2021 Spring Webinar: Teaching From an Asset-Based Framework

Keynote Speakers


Dr. Francesca Lopez

Dr. Frank Tuitt

Overview

Teaching from an asset-based framework emphasizes each learner’s strengths, rather than focusing on deficits, and uses all types of diversity as resources to deepen learning.

March 2, 2021

PRESENTATION: Developing Critical Consciousness: Knowledge Instructors Need to Implement Asset-Based Instruction

Much like K-12 learning contexts, post-secondary institutions have had to contend with critiques of the myriad ways they sustain deficit orientations for minoritized students. Among the deficit orientations that are ubiquitous in K-20+ learning contexts are racist notions that have been upheld as normative while at the same time culture and race-free. Deficit orientations, however, reflect a superiority of practices, expectations, and experiences that minoritized students are perceived to lack. This presentation will engage participants in exploring the kind of knowledge that is necessary to develop critical consciousness and develop asset-based approaches.

March 2, 2021

WORKSHOP: Creating an Asset-Based Syllabus

In this workshop, participants will critically examine the ways classroom artifacts (i.e., the syllabus and readings) can reflect deficit orientations and explore ways to create a more inclusive, asset-based approach to courses across the disciplines. Participants will be asked to bring a course syllabus to the workshop, and will engage in thought exchanges to promote understanding and practices that create asset-based classroom spaces.

Dr. Francesca Lopez


Dr.
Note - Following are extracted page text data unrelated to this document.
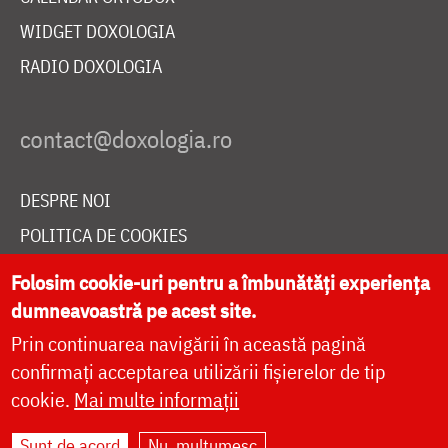
WIDGET DOXOLOGIA
RADIO DOXOLOGIA
DESPRE NOI
POLITICA DE COOKIES
DONEAZĂ ONLINE PENTRU CATEDRALA NAȚIONALĂ
Folosim cookie-uri pentru a îmbunătăți experiența
dumneavoastră pe acest site.
Prin continuarea navigării în această pagină
LIVE
confirmați acceptarea utilizării fișierelor de tip
cookie.
Mai multe informații
Site dezvoltat de
DOXOLOGIA MEDIA
,
Sunt de acord
Nu, mulțumesc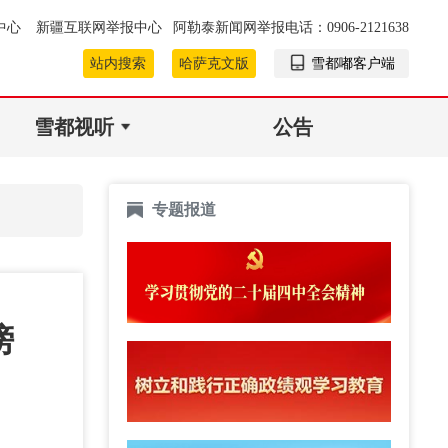
中心
新疆互联网举报中心
阿勒泰新闻网举报电话：0906-2121638
站内搜索
哈萨克文版
雪都嘟客户端
雪都视听
公告
专题报道
榜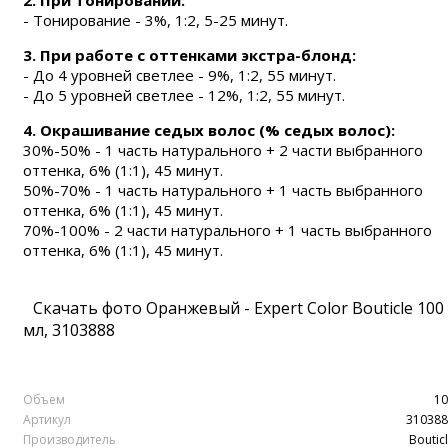
2.
При тонировании:
- Тонирование - 3%, 1:2, 5-25 минут.
3.
При работе с оттенками экстра-блонд:
- До 4 уровней светлее - 9%, 1:2, 55 минут.
- До 5 уровней светлее - 12%, 1:2, 55 минут.
4.
Окрашивание седых волос (% седых волос):
30%-50% - 1 часть натурального + 2 части выбранного
оттенка, 6% (1:1), 45 минут.
50%-70% - 1 часть натурального + 1 часть выбранного
оттенка, 6% (1:1), 45 минут.
70%-100% - 2 части натурального + 1 часть выбранного
оттенка, 6% (1:1), 45 минут.
Скачать фото Оранжевый - Expert Color Bouticle 100
мл, 3103888
Объем
10
Артикул
310388
Производитель
Boutic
Francesca López is the Waterbury Chair in Equity Pedagogy at Pennsylvania State University, College of Education, Curriculum and Instruction Department. López’s research focuses on the ways educational settings promote achievement for marginalized youth and has been funded by the American Educational Research Association Grants Program, the Division 15 American Psychological Association Early Career Award, the National Academy of Education/Spencer Postdoctoral Fellowship, the Institute of Education Sciences, and the Chan Zuckerberg Initiative. Prior to joining Penn State in July 2020, she served as the Ernest W. McFarland distinguished professor in leadership for education policy and reform; founder and director of the Education Policy Center; and associate dean of the College of Education at the University of Arizona. She is a co-editor of the National Education Policy Center publications and former co-editor of the American Educational Research Journal.

MARCH 9, 2021

PRESENTATION: Making Excellence Inclusive in Challenging Times: Moving Beyond Diversity to Create Equitable and Affirming Learning Environments

In spite of our best efforts to advance diversity, postsecondary institutions have found themselves in the midst of campus protests where minoritized students have been speaking out in resistance to the failure of academic institutions to create inclusive and affirming learning environments in which they can succeed and thrive. Accordingly, this presentation explores how predominantly White institutions can move beyond diversity to promote equitable and affirming learning environments both in and outside of the classroom.

MARCH 10, 2021

WORKSHOP: Realizing a More Inclusive Pedagogy: Implications for Individual and Institutional Transformation

In this workshop, participants will move from the micro (classroom) to the macro (institution) to explore ways in which institutional policies, practices, and procedures impact how inclusive pedagogy is advanced at the classroom level. Designed specifically for institutional leaders and classroom instructors, this session will seek to identify what institution wide and unit level (department) conditions need to be in place to promote inclusive learning environments throughout the institution and avoid the construction of isolated pockets of excellence.

Dr. Frank Tuitt


Dr. Frank Tuitt serves as vice president and chief diversity officer at the University of Connecticut. In 2019, he received the National Association of Chief Diversity Officers in Higher Education Association Individual Leadership Award in recognition of “outstanding contributions to research, administration, practice, advocacy, and/or policy.” This award recognizes a colleague “whose work informs and advances understanding of diversity and inclusive excellence in higher education.” Prior to joining the University of Connecticut, from 2019 – 2020, Dr. Tuitt was the inaugural visiting scholar at the Echo Center for Diversity Policy at the Hague, Netherlands, where he conducted research and training to support diversity, equity, and inclusion efforts at post-secondary institutions in Europe. Before that, he served from 2015 – 2019 as chief diversity officer at the University of Denver, which he joined as a faculty member in 2004.